[[ Material to process, beginning ]]
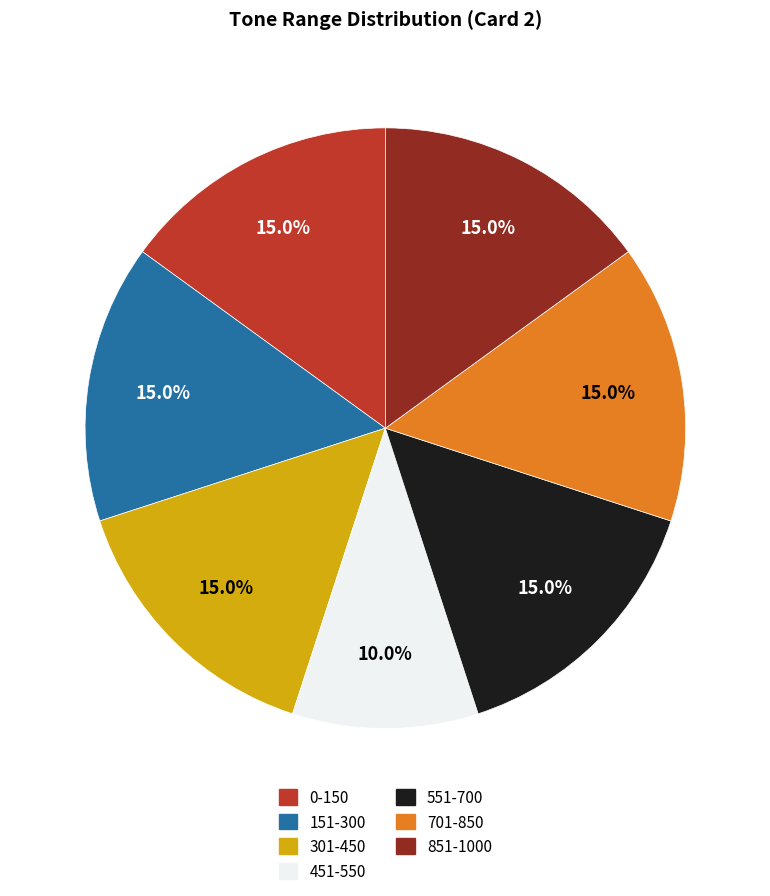

What percentage do 851-1000 and 301-450 together represent?

30.0%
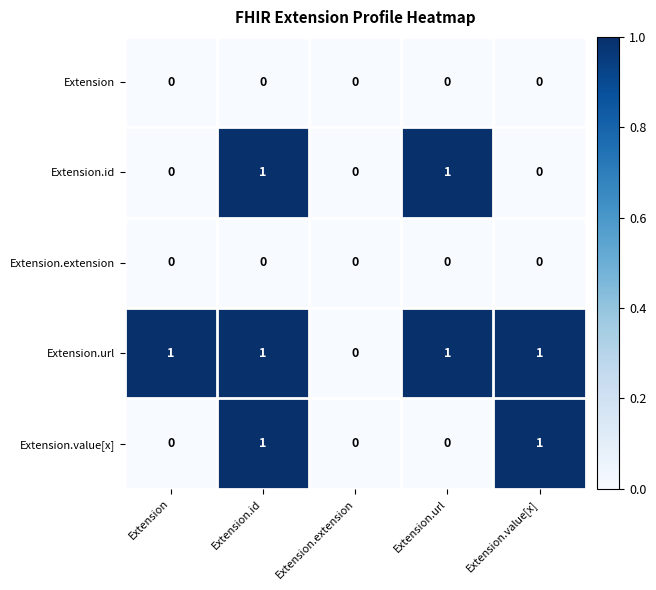

Reading left to right, extract all data points from this chart.

Extension: Extension=0	Extension.id=0	Extension.extension=0	Extension.url=0	Extension.value[x]=0
Extension.id: Extension=0	Extension.id=1	Extension.extension=0	Extension.url=1	Extension.value[x]=0
Extension.extension: Extension=0	Extension.id=0	Extension.extension=0	Extension.url=0	Extension.value[x]=0
Extension.url: Extension=1	Extension.id=1	Extension.extension=0	Extension.url=1	Extension.value[x]=1
Extension.value[x]: Extension=0	Extension.id=1	Extension.extension=0	Extension.url=0	Extension.value[x]=1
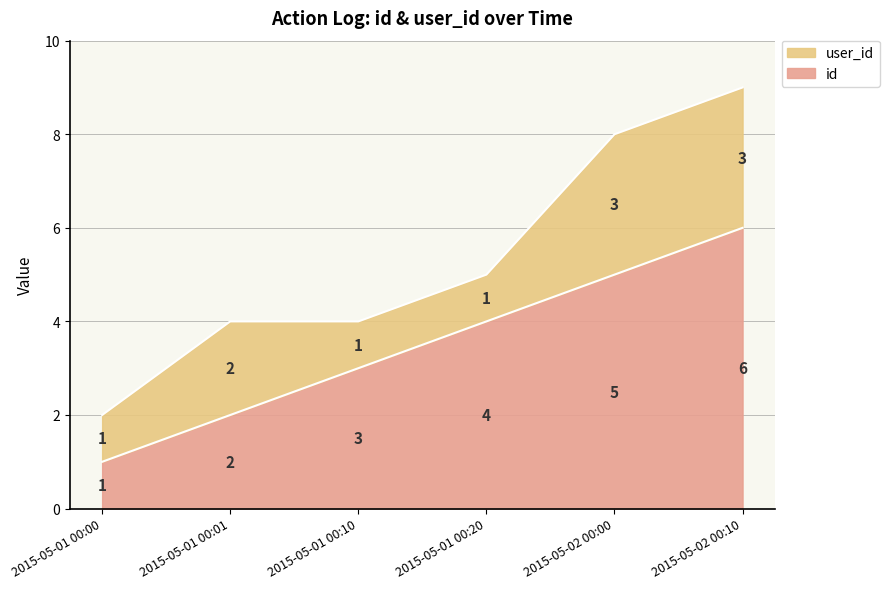

At which category does the chart reach its peak across all series?

2015-05-02 00:10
[[ Material to process, end ]]
Exercise aim – Reproduce every line of the items above without any change, and omit the pictures.

Response for this exercise –
What percentage do 851-1000 and 301-450 together represent?

30.0%

Reading left to right, extract all data points from this chart.

Extension: Extension=0	Extension.id=0	Extension.extension=0	Extension.url=0	Extension.value[x]=0
Extension.id: Extension=0	Extension.id=1	Extension.extension=0	Extension.url=1	Extension.value[x]=0
Extension.extension: Extension=0	Extension.id=0	Extension.extension=0	Extension.url=0	Extension.value[x]=0
Extension.url: Extension=1	Extension.id=1	Extension.extension=0	Extension.url=1	Extension.value[x]=1
Extension.value[x]: Extension=0	Extension.id=1	Extension.extension=0	Extension.url=0	Extension.value[x]=1

At which category does the chart reach its peak across all series?

2015-05-02 00:10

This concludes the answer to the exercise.